You can lose weight within the first few weeks of starting the Atkins diet. Dietitians report that this could be due to water weight at first. However, over the next couple of weeks, you lose more weight if you stick to the low carbs. The weight loss method is due to your reduced calories since carbs make up more than half of our calories.
A healthy weight translates to reduced insulin resistance and better blood glucose levels. Staying within this healthy weight for height also helps to reduce some of the long-term complications of diabetes.
Most of the time, the most important thing is not losing weight; it is the ability to keep those extra pounds off. This is a particular area in the Atkins Diet is reported to be superior to other diet plans. You can easily keep off the lost weight and consolidate your goals even after the stringent phases.
Better blood sugar control
Because of the significant weight loss that follows an Atkins diet, there is reduced insulin resistance and a reduced level of bad cholesterol.

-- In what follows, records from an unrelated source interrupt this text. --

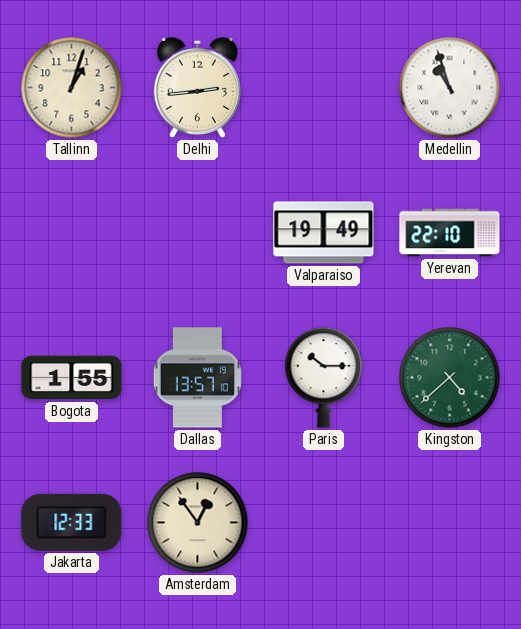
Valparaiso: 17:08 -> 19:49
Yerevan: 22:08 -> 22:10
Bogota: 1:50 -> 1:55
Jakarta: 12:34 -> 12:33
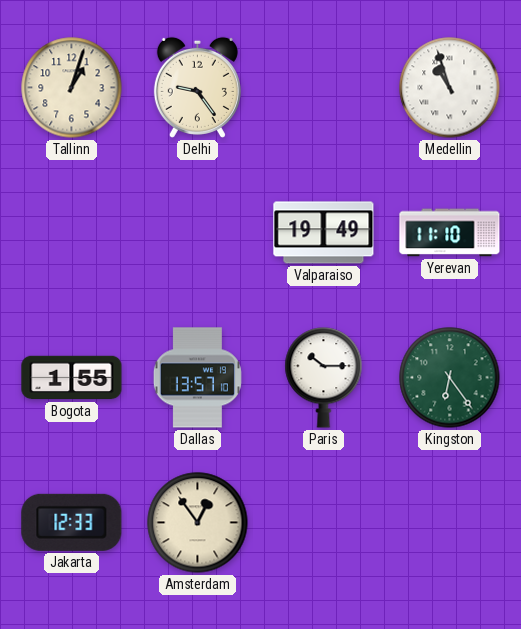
Delhi: 2:44 -> 9:24
Yerevan: 22:10 -> 11:10
Kingston: 4:38 -> 6:24
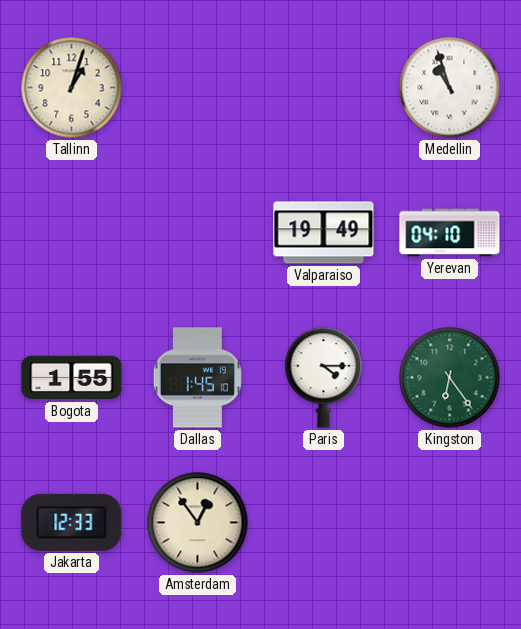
Delhi: 9:24 -> none
Yerevan: 11:10 -> 04:10
Dallas: 13:57 -> 1:45
Paris: 10:15 -> 4:15
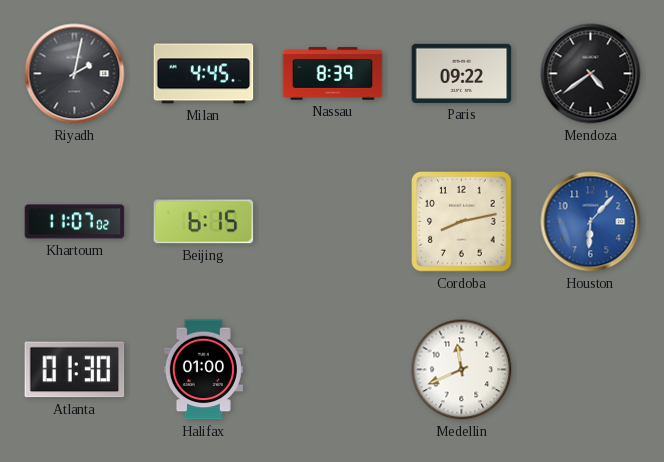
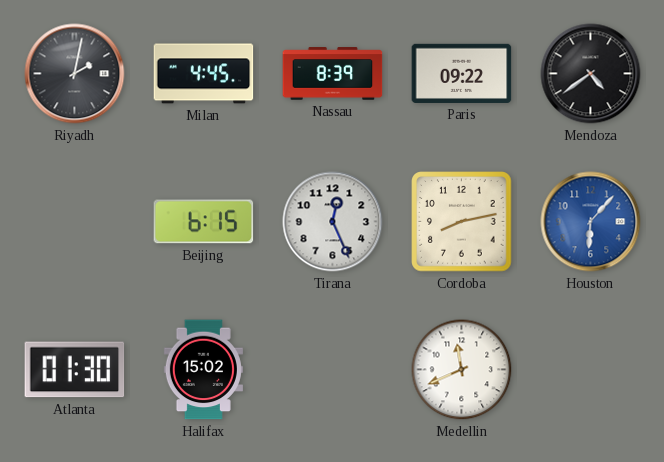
Khartoum: 11:07 -> none
Tirana: none -> 12:26
Halifax: 01:00 -> 15:02
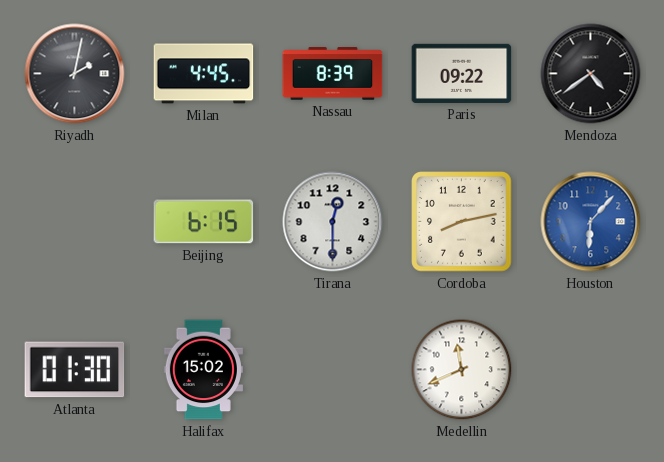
Tirana: 12:26 -> 12:30
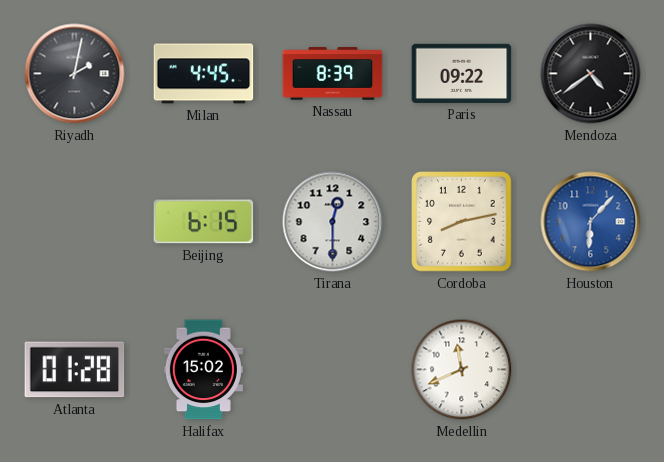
Atlanta: 01:30 -> 01:28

The increased insulin sensitivity results in better blood glucose control than other low-carb diets like the keto diet. However, it is difficult to conclude if these changes persist as most diet studies have been short-term.
Besides lowering your sugar, restricting carbohydrates is a stepping stone to optimal health. Other health benefits like a reduction in diastolic blood pressure, cardiovascular disease, low-density lipoprotein, and risk of metabolic syndrome were observed in adherents of the diet.
Some disadvantages of a low-carb diet like Atkins
The Atkins diet may not be a good idea for everyone. People on drugs like insulin, diuretics, pregnant or breastfeeding women should avoid the plan. I recommend you talk to your healthcare provider before starting this diet.
Some observed side effects include constipation, usually caused by reduced total fiber intake. You can prevent this by increasing your dietary fiber with low glycemic index vegetables. Other side effects of the diet include:
Weight loss, eating healthy, and exercising are central to managing type 2 diabetes. Sometimes, a more radical approach to weight loss might be necessary to give you a stepping stone.
However, choosing a diet plan is not straightforward because of the pros and cons of each diet plan and the unique metabolic state diabetes presents.
The Atkins diet is one of the options you should consider. A deficient carbohydrate diet that studies have shown to be effective in helping obese adults lose weight.